Up to and including the line that contains "to te vinden en te bezitten. Daarnaast", return every line from the start of the data, unchanged.

Stored data entries:
'''
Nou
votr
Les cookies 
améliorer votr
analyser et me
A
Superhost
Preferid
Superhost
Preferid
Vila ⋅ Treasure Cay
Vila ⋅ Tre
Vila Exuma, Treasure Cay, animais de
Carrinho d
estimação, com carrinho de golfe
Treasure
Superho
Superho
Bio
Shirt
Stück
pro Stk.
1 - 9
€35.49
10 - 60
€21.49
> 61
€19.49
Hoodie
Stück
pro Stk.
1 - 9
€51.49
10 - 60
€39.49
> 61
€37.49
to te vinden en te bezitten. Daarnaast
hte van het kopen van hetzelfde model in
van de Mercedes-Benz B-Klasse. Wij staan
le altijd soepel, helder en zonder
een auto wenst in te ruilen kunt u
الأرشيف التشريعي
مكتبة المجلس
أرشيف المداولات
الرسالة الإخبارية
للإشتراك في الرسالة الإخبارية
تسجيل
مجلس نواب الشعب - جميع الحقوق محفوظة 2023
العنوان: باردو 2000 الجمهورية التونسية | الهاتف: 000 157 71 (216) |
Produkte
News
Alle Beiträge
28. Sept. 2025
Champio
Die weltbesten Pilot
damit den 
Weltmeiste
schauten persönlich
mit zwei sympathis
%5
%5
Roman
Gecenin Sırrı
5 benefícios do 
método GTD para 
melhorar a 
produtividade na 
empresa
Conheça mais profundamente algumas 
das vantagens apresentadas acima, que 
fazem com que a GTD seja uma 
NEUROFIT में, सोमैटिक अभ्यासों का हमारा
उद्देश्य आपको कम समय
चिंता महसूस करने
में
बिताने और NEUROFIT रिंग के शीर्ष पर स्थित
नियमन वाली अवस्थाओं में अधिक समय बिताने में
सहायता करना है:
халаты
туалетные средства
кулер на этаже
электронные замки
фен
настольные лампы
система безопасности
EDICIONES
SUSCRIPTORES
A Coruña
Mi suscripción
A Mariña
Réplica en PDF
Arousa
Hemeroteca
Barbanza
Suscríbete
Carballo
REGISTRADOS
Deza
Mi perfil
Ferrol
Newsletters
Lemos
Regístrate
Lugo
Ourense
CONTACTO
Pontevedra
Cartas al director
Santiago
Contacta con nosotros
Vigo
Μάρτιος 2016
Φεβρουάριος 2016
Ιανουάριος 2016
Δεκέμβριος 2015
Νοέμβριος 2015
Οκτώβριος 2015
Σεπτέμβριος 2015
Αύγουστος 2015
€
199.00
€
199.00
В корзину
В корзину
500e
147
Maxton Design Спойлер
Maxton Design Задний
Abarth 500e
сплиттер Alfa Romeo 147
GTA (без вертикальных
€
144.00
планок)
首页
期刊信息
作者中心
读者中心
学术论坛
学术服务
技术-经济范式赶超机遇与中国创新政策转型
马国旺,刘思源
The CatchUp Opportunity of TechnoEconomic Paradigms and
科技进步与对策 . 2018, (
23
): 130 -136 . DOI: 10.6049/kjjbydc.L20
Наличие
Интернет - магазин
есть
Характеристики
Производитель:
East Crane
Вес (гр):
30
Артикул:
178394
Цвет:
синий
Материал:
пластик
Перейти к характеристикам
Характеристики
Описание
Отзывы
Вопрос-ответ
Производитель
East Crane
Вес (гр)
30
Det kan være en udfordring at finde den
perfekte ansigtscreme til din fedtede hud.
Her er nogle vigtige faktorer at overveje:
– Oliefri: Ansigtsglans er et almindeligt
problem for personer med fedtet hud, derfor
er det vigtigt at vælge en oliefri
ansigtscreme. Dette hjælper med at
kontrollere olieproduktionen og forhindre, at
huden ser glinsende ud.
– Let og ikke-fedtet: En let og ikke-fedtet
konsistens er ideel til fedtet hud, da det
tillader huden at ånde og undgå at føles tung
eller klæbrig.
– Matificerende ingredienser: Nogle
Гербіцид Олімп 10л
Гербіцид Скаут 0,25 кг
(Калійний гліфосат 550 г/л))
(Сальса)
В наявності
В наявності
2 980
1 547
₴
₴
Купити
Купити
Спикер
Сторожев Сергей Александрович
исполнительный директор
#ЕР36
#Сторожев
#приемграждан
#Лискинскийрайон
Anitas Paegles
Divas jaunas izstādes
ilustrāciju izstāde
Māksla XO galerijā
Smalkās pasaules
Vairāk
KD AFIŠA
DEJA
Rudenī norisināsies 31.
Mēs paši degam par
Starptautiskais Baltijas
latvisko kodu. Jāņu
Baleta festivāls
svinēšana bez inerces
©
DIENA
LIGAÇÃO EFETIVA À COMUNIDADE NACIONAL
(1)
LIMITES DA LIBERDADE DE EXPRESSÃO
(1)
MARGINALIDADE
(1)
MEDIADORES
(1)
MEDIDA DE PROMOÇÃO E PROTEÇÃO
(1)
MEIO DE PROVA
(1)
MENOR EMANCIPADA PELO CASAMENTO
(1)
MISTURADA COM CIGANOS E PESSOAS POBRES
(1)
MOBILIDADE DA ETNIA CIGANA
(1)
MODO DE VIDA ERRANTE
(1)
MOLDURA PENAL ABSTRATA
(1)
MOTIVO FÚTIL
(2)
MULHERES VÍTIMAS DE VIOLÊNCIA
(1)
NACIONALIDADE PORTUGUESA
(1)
'''
Answer space
Nou
votr
Les cookies 
améliorer votr
analyser et me
A
Superhost
Preferid
Superhost
Preferid
Vila ⋅ Treasure Cay
Vila ⋅ Tre
Vila Exuma, Treasure Cay, animais de
Carrinho d
estimação, com carrinho de golfe
Treasure
Superho
Superho
Bio
Shirt
Stück
pro Stk.
1 - 9
€35.49
10 - 60
€21.49
> 61
€19.49
Hoodie
Stück
pro Stk.
1 - 9
€51.49
10 - 60
€39.49
> 61
€37.49
to te vinden en te bezitten. Daarnaast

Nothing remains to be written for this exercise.